Ghost Dancing

Ghost Dancing ★★★

If you’ve ever wanted to see the mother from Old Yeller plant a bomb and blow up a reservoir, the 1983 TV movie Ghost Dancing is probably your only opportunity.

Dorothy McGuire, close to 70 at the time, plays Sarah, a flinty farm woman who, with her late husband, worked the land on their southwestern farm ( location shooting in Utah) for decades, establishing bonds with the local Native Americans and even adopting an orphaned Native girl. (In keeping with the time in which this film was made, Native Americans are called Indians here.)

The local water supply has been taken over by a municipality-appointed board that has drained the water tables of the outlying areas to supply the city and its hoped for development. Sarah and her neighbors are left with drying wells and worthless property and are being gouged by the city’s ever increasing fees for any assistance that will be provided. Enough is enough. She’s had it with petitions and hearings where the citizens are being fed a line of bull. Sarah knows her way around a stick of dynamite!

This is the type of flick that makes me love TV movies from the 70s and 80s.
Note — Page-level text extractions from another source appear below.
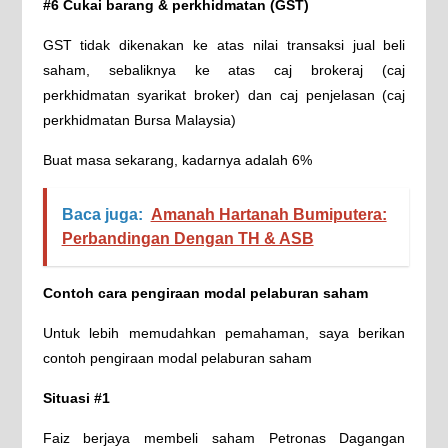
#6 Cukai barang & perkhidmatan (GST)
GST tidak dikenakan ke atas nilai transaksi jual beli
saham, sebaliknya ke atas caj brokeraj (caj
perkhidmatan syarikat broker) dan caj penjelasan (caj
perkhidmatan Bursa Malaysia)
Buat masa sekarang, kadarnya adalah 6%
Baca juga:
Amanah Hartanah Bumiputera:
Perbandingan Dengan TH & ASB
Contoh cara pengiraan modal pelaburan saham
Untuk lebih memudahkan pemahaman, saya berikan
contoh pengiraan modal pelaburan saham
Situasi #1
Faiz berjaya membeli saham Petronas Dagangan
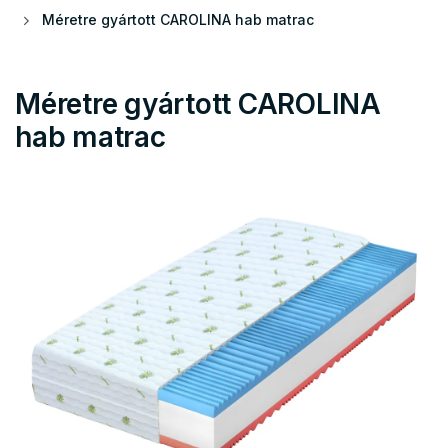
Méretre gyártott CAROLINA hab matrac
Méretre gyártott CAROLINA
hab matrac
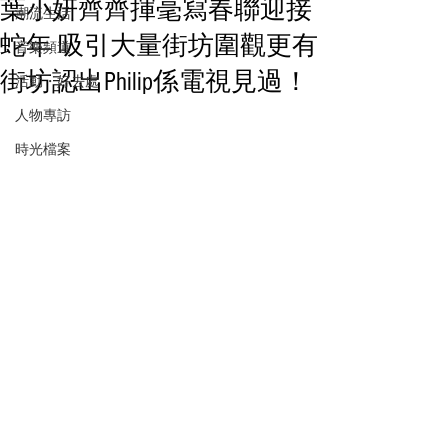
葉小妍齊齊揮毫寫春聯迎接
潮流生活
蛇年 吸引大量街坊圍觀更有
音樂頻道
街坊認出Philip係電視見過！
活動・好去處
人物專訪
時光檔案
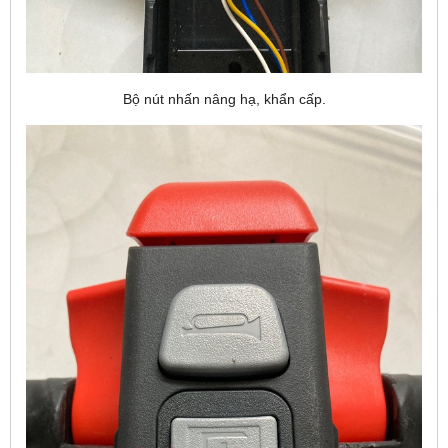
Bộ nút nhấn nâng hạ, khẩn cấp.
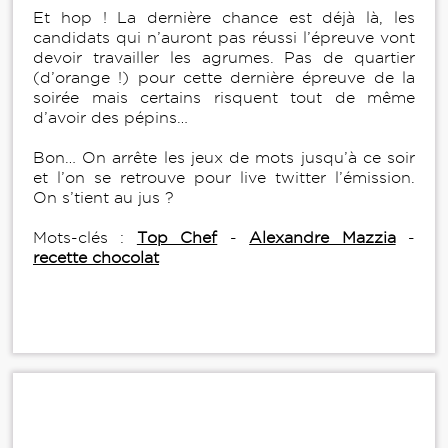
Et hop ! La dernière chance est déjà là, les
candidats qui n’auront pas réussi l’épreuve vont
devoir travailler les agrumes. Pas de quartier
(d’orange !) pour cette dernière épreuve de la
soirée mais certains risquent tout de même
d’avoir des pépins…
Bon… On arrête les jeux de mots jusqu’à ce soir
et l’on se retrouve pour live twitter l’émission.
On s’tient au jus ?
Mots-clés :
Top Chef
-
Alexandre Mazzia
-
recette chocolat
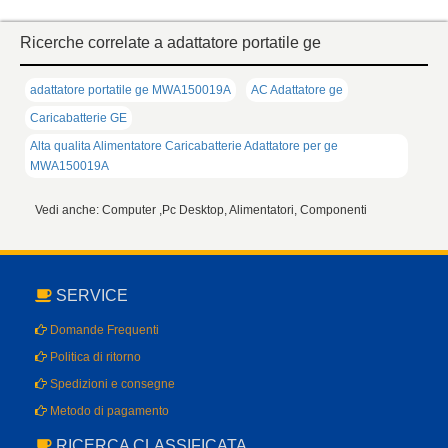
Ricerche correlate a adattatore portatile ge
adattatore portatile ge MWA150019A
AC Adattatore ge
Caricabatterie GE
Alta qualita Alimentatore Caricabatterie Adattatore per ge
MWA150019A
Vedi anche: Computer ,Pc Desktop, Alimentatori, Componenti
SERVICE
Domande Frequenti
Politica di ritorno
Spedizioni e consegne
Metodo di pagamento
RICERCA CLASSIFICATA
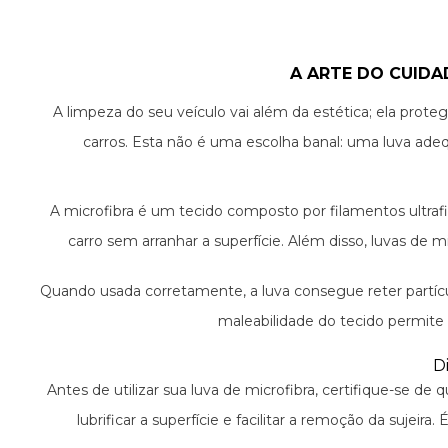
A ARTE DO CUID
A limpeza do seu veículo vai além da estética; ela protege
carros. Esta não é uma escolha banal: uma luva adeq
A microfibra é um tecido composto por filamentos ultraf
carro sem arranhar a superfície. Além disso, luvas de 
Quando usada corretamente, a luva consegue reter partícula
maleabilidade do tecido permite 
D
Antes de utilizar sua luva de microfibra, certifique-se d
lubrificar a superfície e facilitar a remoção da suje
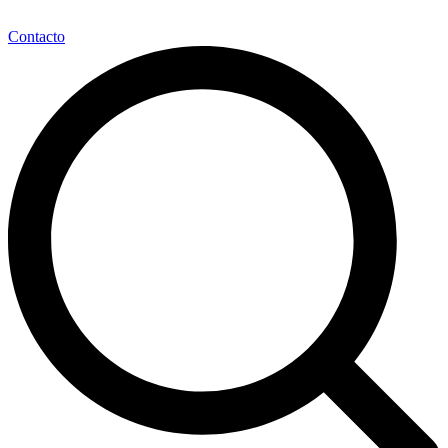
Contacto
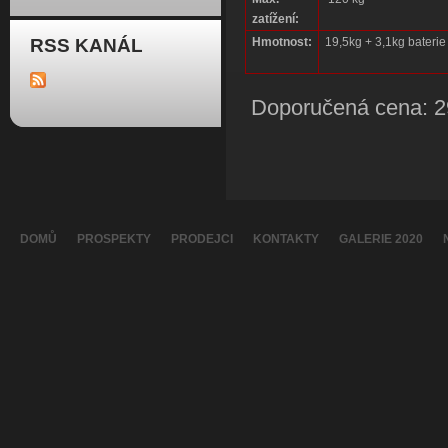
zatížení:
RSS KANÁL
Hmotnost:
19,5kg + 3,1kg baterie
Doporučená cena: 2
DOMŮ
PROSPEKTY
PRODEJCI
KONTAKTY
GALERIE 2020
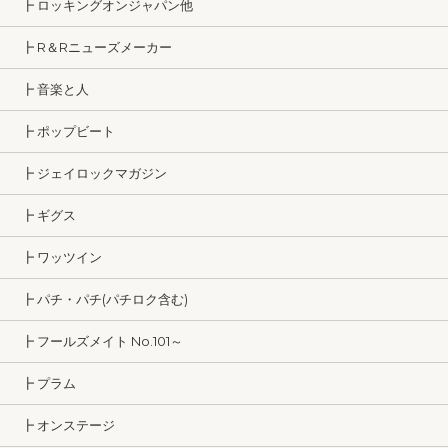
┣ ロッキングオンジャパン他
┣ R＆Rニューズメーカー
┣ 音楽と人
┣ ポップビート
┣ ジェイロックマガジン
┣ ギグス
┣ ワッツイン
┣ パチ・パチ(パチロク含む)
┣ フールズメイト No.101～
┣ プラム
┣ オンステージ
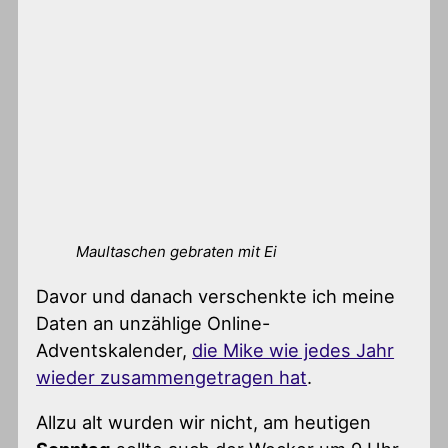
Maultaschen gebraten mit Ei
Davor und danach verschenkte ich meine
Daten an unzählige Online-
Adventskalender,
die Mike wie jedes Jahr
wieder zusammengetragen hat
.
Allzu alt wurden wir nicht, am heutigen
It’s slightly bananas, but unruffled by that and completely certain of the story it wants to tell. It hits other sweet spots of mine. It has a strong woman at its center (TV movies as a genre were always female-centric). It has terrific actors up and down the cast list (any flick with Richard Farnsworth, Bo Hopkins, and Bruce Davison isn’t effing around). And it gets you involved with the story and its protagonist, who is given a final scene that would make Thelma and Louise proud.

McGuire played a lot of faithful wives and mothers over the years, and you suspect she relished playing a lady who, in her genteel way, won’t take anymore s—t. But then there was always a hint of steel behind her gentle manner (A Tree Grows in Brooklyn comes to mind). The fact that she was left off the Academy’s In Memoriam in 2002 . . . well, the Oscars have been a joke for years.

It’s too bad this isn’t available in a better print than what’s on right now. The upload from an old broadcast freezes at several points, including one of the most suspenseful. A better upload to YouTube, anyone?